• [Your objective] For this exercise, copy the data exactly and omit any images.

• [Dataset excerpt]
────────────────────
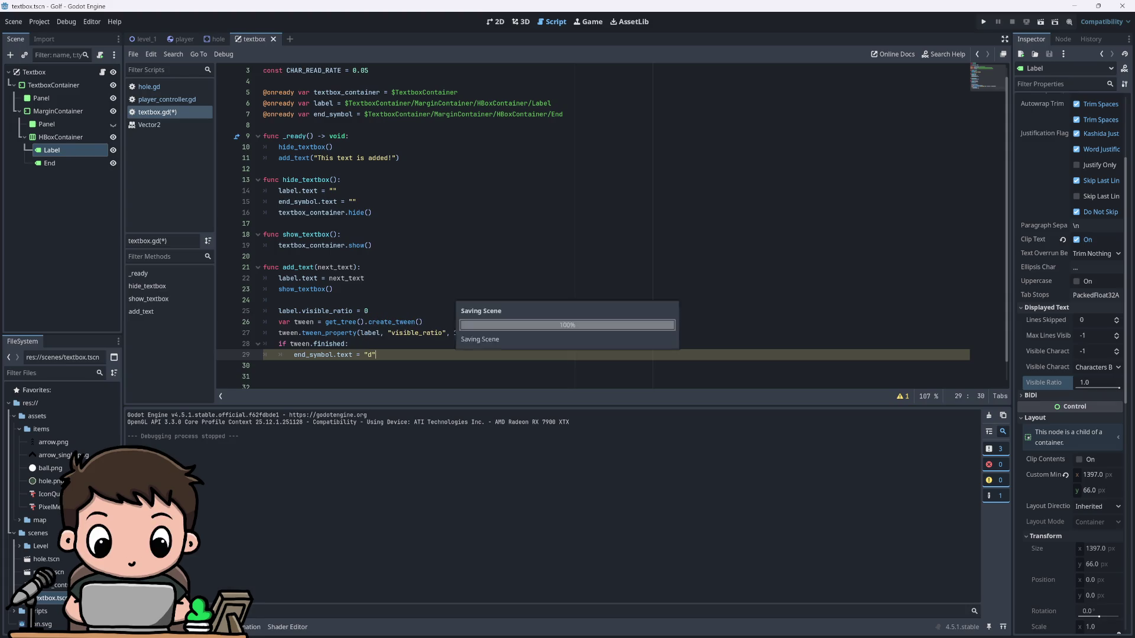
pyautogui.write('"')
pyautogui.press('ctrl+s')
pyautogui.click(983, 26)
────────────────────
• [Reply]
pyautogui.write('"')
pyautogui.press('ctrl+s')
pyautogui.click(983, 26)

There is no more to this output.